A case for uncorking castor

G Chandrasekhar | Updated on June 15, 2014




Prices of the commodity remain subdued despite strong market fundamentals

The castor oil market in India presents a strange anomaly, with prices remaining subdued despite strong fundamentals.

Castor oil is a versatile vegetable oil with a variety of industrial applications and limited substitutes. It enjoys nearly inelastic demand. It is used in soaps, resins, paints, varnish, lubricants, plasticisers and so on.

It is also a partial substitute for mineral oil. The long shelf life of castorseed also enables stock-building.

India’s stronghold

India is the world’s largest producer of castor seed and oil, its largest processor and the largest exporter, accounting for as much as 80 per cent of world supplies.

Derivatives made out of castor oil command a premium price. India has enjoyed a near-monopolistic position in the world castor market for very long years. Under the circumstances, India should be a price-setter; but it hasn’t actually leveraged this position.

Again, the dominant position should have resulted in immense economic benefit to all participants in the value chain — seed growers, seed crushers, traders and oil exporters. Yet this has generally not been the case. The farmer has hardly benefited, if at all.

Rising consistently over the last three years, castor oil exports out of the country reached a new high during last fiscal.

Traditionally, Europe and the US have been the markets for Indian castor oil; but new destinations are now emerging with shipments to China and other markets.
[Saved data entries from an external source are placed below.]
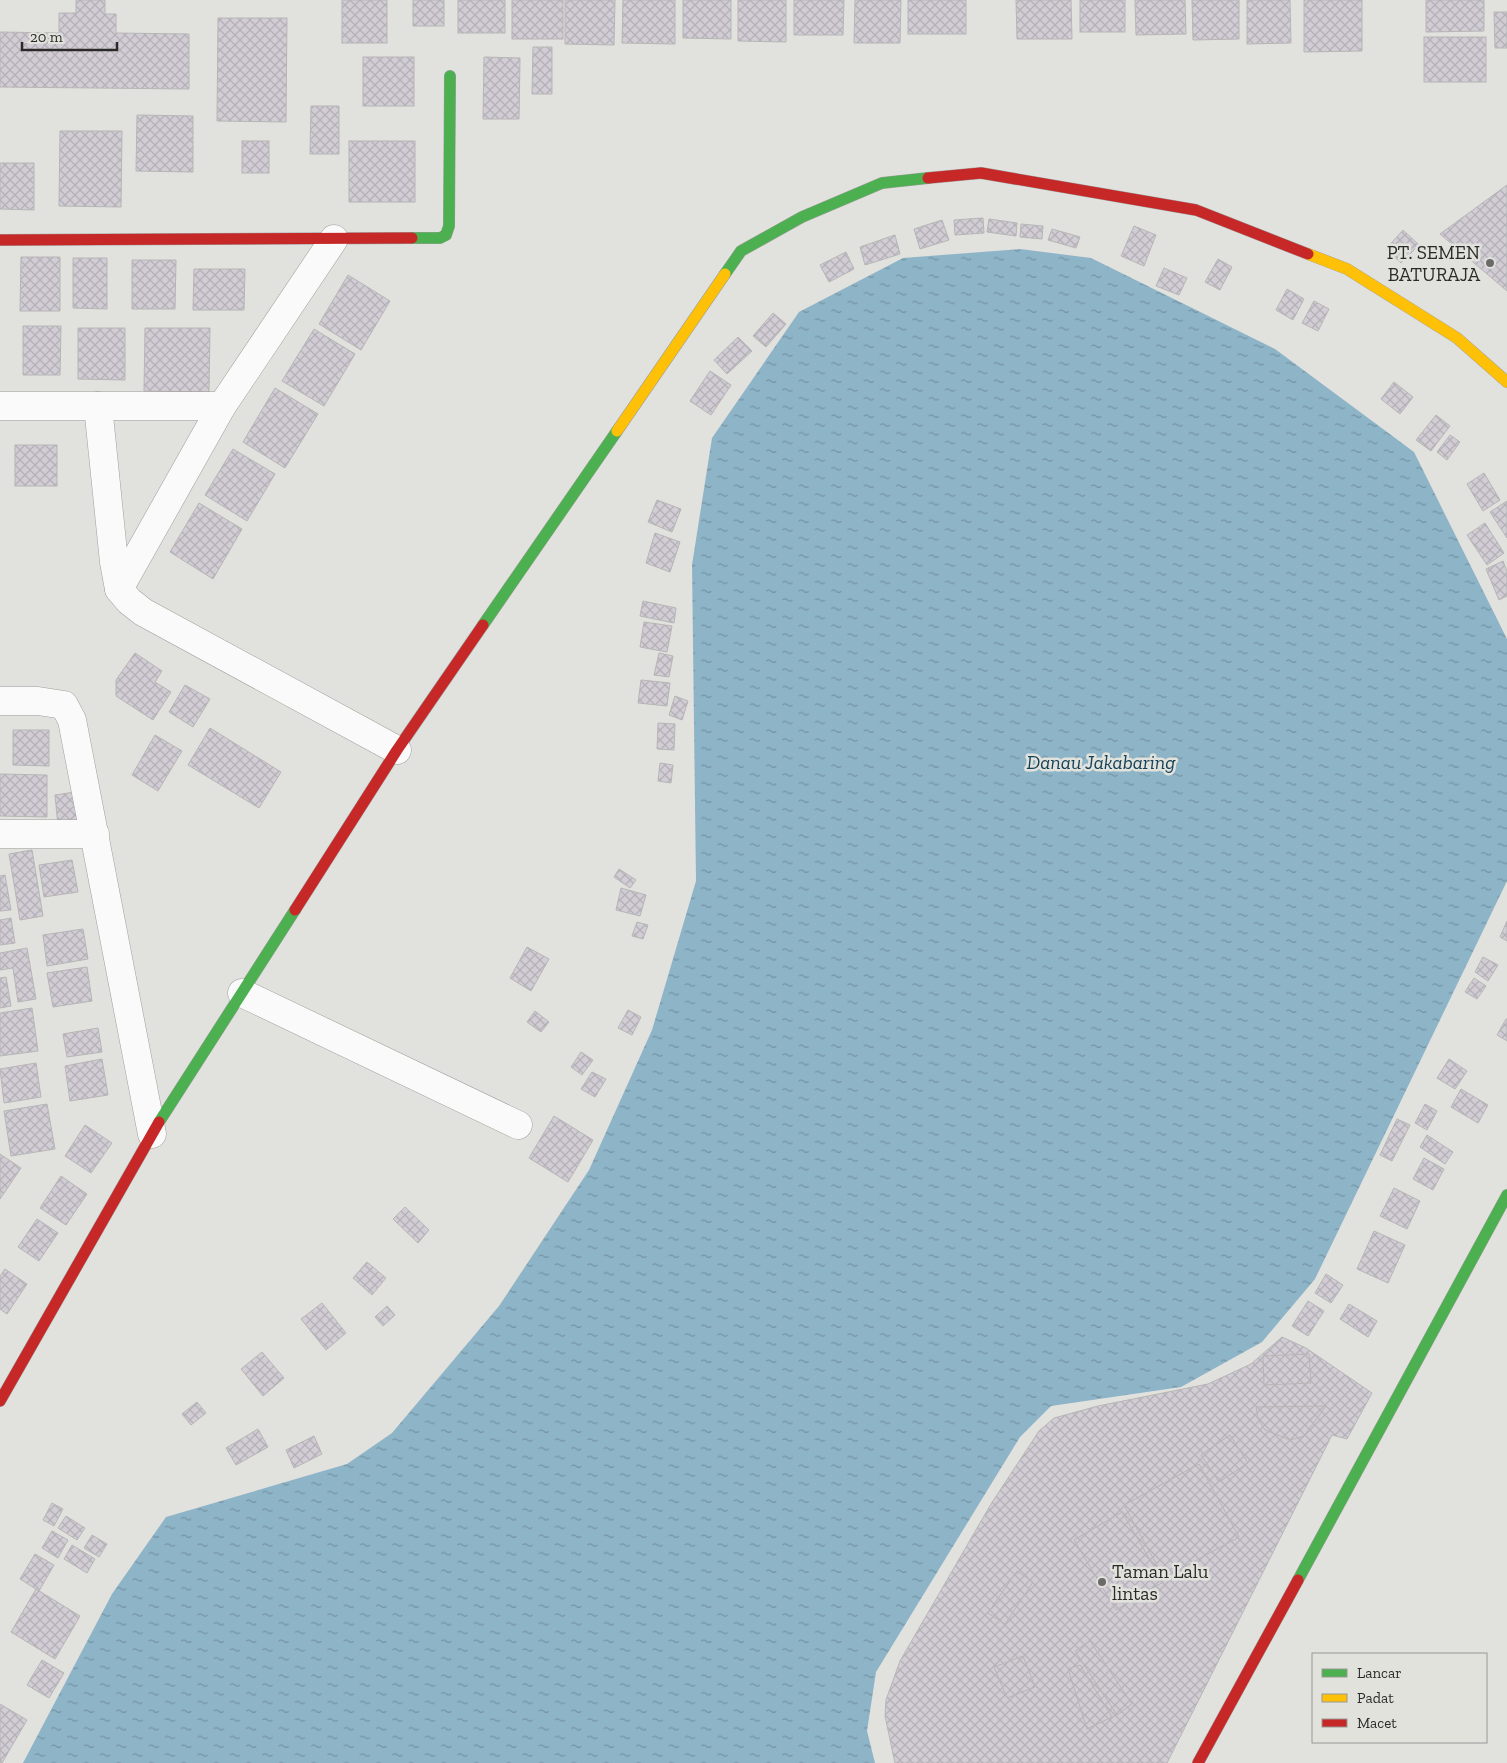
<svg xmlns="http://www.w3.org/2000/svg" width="1507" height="1763" viewBox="0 0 1507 1763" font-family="'Zilla Slab',serif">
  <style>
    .water { fill: url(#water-ripples) }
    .building { fill: url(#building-cross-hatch); stroke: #b6b6b5 }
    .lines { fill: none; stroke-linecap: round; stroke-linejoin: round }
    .street-casing { stroke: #9f9f9d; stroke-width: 29 }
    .fast-casing { stroke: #9f9f9d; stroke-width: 12 }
    .slow-casing { stroke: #9f9f9d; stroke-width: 12 }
    .jam-casing { stroke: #9f9f9d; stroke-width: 12 }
    .street { stroke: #fafafa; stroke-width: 28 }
    .fast { stroke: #4caf50; stroke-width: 11 }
    .slow { stroke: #ffc107; stroke-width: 11 }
    .jam { stroke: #c62828; stroke-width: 11 }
    .poi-dot { fill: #6a6a68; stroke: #e2e2dd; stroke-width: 2 }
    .labels { text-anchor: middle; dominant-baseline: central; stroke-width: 5; stroke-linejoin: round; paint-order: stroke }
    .poi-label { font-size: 19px; fill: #2a2a28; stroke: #e2e2dd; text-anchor: end }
    .water-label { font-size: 20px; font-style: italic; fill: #144258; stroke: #e2e2dd }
  </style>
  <defs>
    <pattern id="water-ripples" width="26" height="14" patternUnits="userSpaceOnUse" patternTransform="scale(1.25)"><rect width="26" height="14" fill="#8eb4c8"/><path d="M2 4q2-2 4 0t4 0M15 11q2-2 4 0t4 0" fill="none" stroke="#7493a2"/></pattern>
    <pattern id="building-cross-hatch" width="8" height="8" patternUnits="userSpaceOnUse" patternTransform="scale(1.25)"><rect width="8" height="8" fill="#d2cdd5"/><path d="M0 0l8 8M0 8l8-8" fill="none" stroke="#b4b0b7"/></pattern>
  </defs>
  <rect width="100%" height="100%" fill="#e1e1de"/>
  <polygon class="water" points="1020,249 1091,258 1275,349 1414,452 1507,639 1507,881 1315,1279 1262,1342 1181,1387 1051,1406 1020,1437 876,1672 867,1731 875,1763 23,1763 112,1594 166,1517 347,1464 392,1433 499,1306 589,1170 652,1030 696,881 692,565 712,438 799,312 903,258"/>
  <g class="building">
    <polygon points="76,0 105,0 105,14 116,14 116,33 189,34 189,89 0,87 0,32 59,33 59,13 76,13"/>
    <rect x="342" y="0" width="45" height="43"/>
    <rect x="413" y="0" width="31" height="26"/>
    <rect x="458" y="0" width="47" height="33"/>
    <rect x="512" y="0" width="51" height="39"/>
    <polygon points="565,0 615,0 614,45 565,44"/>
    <polygon points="623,0 675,0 675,44 622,43"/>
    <polygon points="683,0 731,0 731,39 683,38"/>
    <polygon points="738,0 786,0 786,42 738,41"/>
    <polygon points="794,0 844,0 843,35 794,35"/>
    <polygon points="855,0 901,0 900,43 854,43"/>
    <rect x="908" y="0" width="58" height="34"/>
    <polygon points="1016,0 1071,0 1072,39 1017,39"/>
    <rect x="1080" y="0" width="45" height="32"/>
    <polygon points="1135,0 1185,0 1186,34 1136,35"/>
    <polygon points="1192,0 1239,0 1239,39 1193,40"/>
    <polygon points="1247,0 1290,0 1291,43 1247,44"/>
    <polygon points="1304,0 1362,0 1362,51 1304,52"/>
    <polygon points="1426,0 1484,0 1484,31 1426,32"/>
    <polygon points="1494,12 1507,12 1507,48 1495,48"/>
    <polygon points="218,18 287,18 286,122 217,121"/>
    <rect x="1424" y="37" width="62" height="45"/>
    <polygon points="533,47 552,47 552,94 532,94"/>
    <rect x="363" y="57" width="51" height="49"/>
    <polygon points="484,57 520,58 519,119 483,119"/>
    <polygon points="311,106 339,106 339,154 310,154"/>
    <polygon points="137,115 193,116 193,172 136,171"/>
    <polygon points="60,131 122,131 121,207 59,206"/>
    <rect x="242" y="141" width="27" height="32"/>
    <rect x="349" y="141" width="66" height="61"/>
    <polygon points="0,163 34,163 34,210 0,209"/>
    <polygon points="1507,185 1507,291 1440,234"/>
    <polygon points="983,218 984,233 955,235 954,220"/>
    <polygon points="989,219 1017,223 1016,236 987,232"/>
    <polygon points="942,220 949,240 920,249 914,229"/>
    <polygon points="1021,224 1043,226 1042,239 1020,237"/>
    <polygon points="1134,226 1156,235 1144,266 1121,256"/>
    <polygon points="1052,229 1080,237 1076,248 1048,240"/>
    <polygon points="1403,230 1419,245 1401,263 1386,249"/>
    <polygon points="895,235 900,254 865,265 860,247"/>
    <polygon points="846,252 854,269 829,282 820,265"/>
    <polygon points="21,257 60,257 60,311 20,311"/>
    <polygon points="73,258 107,258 107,309 73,308"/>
    <polygon points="1218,259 1232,267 1220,290 1205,282"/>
    <polygon points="132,260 176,260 175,309 132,309"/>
    <polygon points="1164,268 1187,278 1179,295 1156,286"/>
    <polygon points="194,269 245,269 244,310 193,310"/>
    <polygon points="348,275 390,301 361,350 319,324"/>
    <polygon points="1287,289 1304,299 1293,320 1276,310"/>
    <polygon points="1314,301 1329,309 1318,331 1302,323"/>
    <polygon points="773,313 786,324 766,347 753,336"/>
    <polygon points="23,326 61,326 60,375 23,375"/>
    <polygon points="78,328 125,328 125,380 78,379"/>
    <polygon points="145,328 210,328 209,392 144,391"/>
    <polygon points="314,329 355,354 324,406 282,381"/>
    <polygon points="738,337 752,351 727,374 714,360"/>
    <polygon points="710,371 731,385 711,415 690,401"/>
    <polygon points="1394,382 1413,397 1400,414 1381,399"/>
    <polygon points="275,388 318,414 285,468 243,442"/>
    <polygon points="1436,415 1450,426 1431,451 1416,440"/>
    <polygon points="1450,435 1460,442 1447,460 1437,452"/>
    <rect x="15" y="445" width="42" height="41"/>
    <polygon points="233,449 275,474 247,521 205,495"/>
    <polygon points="1484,473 1500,500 1483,511 1467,484"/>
    <polygon points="657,500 681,509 672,532 648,522"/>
    <polygon points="1507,501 1507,538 1490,512"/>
    <polygon points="199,503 242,529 213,579 170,552"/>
    <polygon points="1485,523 1504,553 1487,565 1467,535"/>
    <polygon points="655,533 680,542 670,572 646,563"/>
    <polygon points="1503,561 1507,571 1507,596 1499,600 1486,569"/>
    <polygon points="643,601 676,608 674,623 640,616"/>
    <polygon points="644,622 672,626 667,652 640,647"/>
    <polygon points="135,653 162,671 155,682 171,692 153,720 116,696 116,680"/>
    <polygon points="659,653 673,656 669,677 654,675"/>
    <polygon points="641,680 670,683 667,706 638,703"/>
    <polygon points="185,685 210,699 193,727 169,712"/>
    <polygon points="675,696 688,701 682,720 669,715"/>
    <polygon points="658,723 675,724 674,750 657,749"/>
    <polygon points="210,728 281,772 259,808 188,765"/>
    <polygon points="13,730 49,730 49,766 13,765"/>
    <polygon points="155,735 182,751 158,791 132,775"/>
    <polygon points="660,763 673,765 671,783 658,781"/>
    <polygon points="0,774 47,775 47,817 0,816"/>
    <polygon points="75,792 79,824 58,826 55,795"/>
    <polygon points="32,850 43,916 20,920 9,854"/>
    <polygon points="72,860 78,892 44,897 39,865"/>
    <polygon points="619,869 636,880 630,888 614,877"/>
    <polygon points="5,875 11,910 0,911 0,876"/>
    <polygon points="621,888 646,895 640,916 616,910"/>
    <polygon points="11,918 15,943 0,945 0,920"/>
    <polygon points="1507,921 1507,941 1500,937"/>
    <polygon points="637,922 648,925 643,939 632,936"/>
    <polygon points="83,929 88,959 47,966 43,935"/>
    <polygon points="527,947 549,959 531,991 510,978"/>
    <polygon points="27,948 36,999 18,1002 13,968 0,970 0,953"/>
    <polygon points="1483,957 1498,965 1488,981 1475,972"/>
    <polygon points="87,967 92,1001 53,1007 47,973"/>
    <polygon points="6,977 11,1006 0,1008 0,978"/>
    <polygon points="1474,978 1486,986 1477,999 1465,992"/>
    <polygon points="32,1008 38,1051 0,1056 0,1013"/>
    <polygon points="628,1010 641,1017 632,1035 618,1028"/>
    <polygon points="535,1011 549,1022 541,1032 527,1022"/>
    <polygon points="1506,1019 1507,1019 1507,1041 1497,1035"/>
    <polygon points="98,1028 102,1052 67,1057 63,1034"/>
    <polygon points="581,1052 593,1060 582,1075 571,1067"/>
    <polygon points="102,1059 108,1095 70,1101 65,1066"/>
    <polygon points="1449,1059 1467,1071 1455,1089 1437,1078"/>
    <polygon points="36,1063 41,1097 4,1103 0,1069"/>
    <polygon points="592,1072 606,1079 595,1097 581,1089"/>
    <polygon points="1461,1089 1488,1105 1478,1123 1451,1107"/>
    <polygon points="47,1104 55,1149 11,1156 4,1111"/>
    <polygon points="1425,1104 1437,1111 1427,1130 1415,1123"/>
    <polygon points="554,1116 593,1140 568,1182 529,1158"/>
    <polygon points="1397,1119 1410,1125 1392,1161 1380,1155"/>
    <polygon points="85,1125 112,1143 91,1173 65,1156"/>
    <polygon points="1427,1135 1453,1152 1445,1164 1420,1147"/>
    <polygon points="0,1154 21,1168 0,1199"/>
    <polygon points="1424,1158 1444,1169 1433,1190 1413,1179"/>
    <polygon points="61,1176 87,1194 66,1225 40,1208"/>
    <polygon points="1394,1188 1420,1201 1407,1229 1380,1216"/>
    <polygon points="405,1207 429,1230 418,1243 393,1219"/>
    <polygon points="37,1219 58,1233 39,1261 18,1247"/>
    <polygon points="1374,1231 1405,1245 1388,1283 1357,1269"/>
    <polygon points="367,1262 386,1278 372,1295 353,1278"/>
    <polygon points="5,1269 27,1284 7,1314 0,1309 0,1276"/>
    <polygon points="1326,1274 1343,1285 1331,1303 1315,1293"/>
    <polygon points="1308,1301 1324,1311 1308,1336 1292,1326"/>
    <polygon points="322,1303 346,1333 326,1350 301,1319"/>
    <polygon points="1349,1304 1377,1321 1368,1337 1340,1319"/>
    <polygon points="387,1306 395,1315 383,1326 375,1317"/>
    <polygon points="1282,1337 1306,1348 1372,1393 1347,1439 1332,1435 1167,1763 895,1763 885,1716 886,1700 900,1661 991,1504 1039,1431 1054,1418 1098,1406 1208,1384 1251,1364"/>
    <polygon points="262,1352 284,1378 263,1396 241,1369"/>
    <polygon points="1309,1354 1311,1383 1264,1385 1263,1356"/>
    <polygon points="197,1402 206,1413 191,1425 182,1414"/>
    <polygon points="1326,1406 1304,1436 1290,1440 1265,1430 1258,1419 1256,1407"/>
    <polygon points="258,1429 268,1447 236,1465 226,1448"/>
    <polygon points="1230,1435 1248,1463 1219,1482 1201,1455"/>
    <polygon points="314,1436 322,1454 294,1468 286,1450"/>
    <polygon points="1199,1464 1239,1537 1164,1578 1124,1505"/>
    <polygon points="52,1503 63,1509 54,1526 43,1520"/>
    <polygon points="1122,1512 1163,1582 1116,1610 1074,1540"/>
    <polygon points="66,1516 85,1528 77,1540 58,1528"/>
    <polygon points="52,1531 68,1540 58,1558 42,1548"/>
    <polygon points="92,1535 107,1544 99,1557 84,1548"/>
    <polygon points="72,1545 95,1559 87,1573 64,1559"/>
    <polygon points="35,1554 54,1565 39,1591 20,1579"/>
    <polygon points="1017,1571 1033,1582 1005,1624 988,1613"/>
    <polygon points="36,1589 80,1616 55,1659 11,1632"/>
    <polygon points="1090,1641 1132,1704 1117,1715 1075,1651"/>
    <polygon points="1023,1656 1035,1687 1007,1698 994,1667"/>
    <polygon points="42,1660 64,1673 49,1698 27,1685"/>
    <polygon points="1080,1665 1112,1717 1087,1729 1068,1669"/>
    <polygon points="0,1704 27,1720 2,1763 0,1763"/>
  </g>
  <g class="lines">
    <defs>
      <g id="street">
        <polyline points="0,406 222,406"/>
        <polyline points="98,406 114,562 119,589 129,601 143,612 397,750"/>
        <polyline points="119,589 222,406 334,239"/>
        <polyline points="0,701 38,701 64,705 72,720 152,1134"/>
        <polyline points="0,834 95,834"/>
        <polyline points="242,993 518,1125"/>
      </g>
      <g id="fast">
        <polyline points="412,238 440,238 446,235 449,226 450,76"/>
        <polyline points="725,274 741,251 802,217 882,183 928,178"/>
        <polyline points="483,625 617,431"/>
        <polyline points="159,1122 295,910"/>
        <polyline points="1298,1580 1507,1195"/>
      </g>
      <g id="slow">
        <polyline points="1308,254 1347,269 1457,338 1507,382"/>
        <polyline points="617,431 725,274"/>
      </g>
      <g id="jam">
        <polyline points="928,178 981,173 1196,210 1308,254"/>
        <polyline points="0,240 412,238"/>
        <polyline points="295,910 397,750 483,625"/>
        <polyline points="0,1401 159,1122"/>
        <polyline points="1198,1763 1298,1580"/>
      </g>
    </defs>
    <use href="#street" class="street-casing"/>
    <use href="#fast" class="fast-casing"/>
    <use href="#slow" class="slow-casing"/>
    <use href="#jam" class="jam-casing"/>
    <use href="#street" class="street"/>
    <use href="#fast" class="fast"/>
    <use href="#slow" class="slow"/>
    <use href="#jam" class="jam"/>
  </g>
  <g class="poi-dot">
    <circle cx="1490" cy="263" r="5"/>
    <circle cx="1102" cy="1582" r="5"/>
  </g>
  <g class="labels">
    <g class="poi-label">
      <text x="1480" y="252">PT. SEMEN<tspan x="1480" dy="22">BATURAJA</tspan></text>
      <text x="1112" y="1571" text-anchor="start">Taman Lalu<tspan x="1112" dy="22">lintas</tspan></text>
    </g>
    <g class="water-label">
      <text x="1101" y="762">Danau Jakabaring</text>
    </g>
  </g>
  <rect x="1312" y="1653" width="175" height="90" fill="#e2e2dd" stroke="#989895"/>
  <rect x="1322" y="1669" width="25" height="8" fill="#4caf50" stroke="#989895"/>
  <text x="1357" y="1678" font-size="15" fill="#2a2a28">Lancar</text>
  <rect x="1322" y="1694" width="25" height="8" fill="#ffc107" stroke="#989895"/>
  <text x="1357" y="1703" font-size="15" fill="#2a2a28">Padat</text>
  <rect x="1322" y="1719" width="25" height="8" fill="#c62828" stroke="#989895"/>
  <text x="1357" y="1728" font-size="15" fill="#2a2a28">Macet</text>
  <path d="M22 42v8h95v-8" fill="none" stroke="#2a2a28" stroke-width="2.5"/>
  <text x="30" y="42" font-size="15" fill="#2a2a28" stroke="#e2e2dd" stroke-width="4" paint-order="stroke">20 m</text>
</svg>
The current situation is that despite constructive market fundamentals — falling seed production, rising oil exports and tightening stocks — castorseed rates have remained subdued at around ₹4,000 a quintal for several months now. This is a situation that market fundamentals do not seem to justify.

There is suspicion of concerted efforts to keep the seed rates as low as possible so that processors and exporters are able to source the raw material at attractive prices for themselves, at the expense of the growers.

At the same time, export prices do not adequately reflect the bargaining strength a near-monopolist can demonstrate, either. The current export rates of around $1300 a tonne free-on-board have the potential to sharply move up to, say, $1,700-1,800 a tonne; and the overseas market can absorb it.

Favourable policies

Are Indian exporters throwing away a precious commodity at low prices?

Who benefits from the ongoing price play?

Obviously, the case for enforcing policies that ensure higher economic benefits from the country’s near-monopolistic position in the world market is strong.

Because the physical market and the futures market feed on each other, it is imperative that commodity futures exchanges and the market regulator pay attention to the seemingly anomalous price situation and inequitable flow of economic benefits to stakeholders, especially growers of castorseed.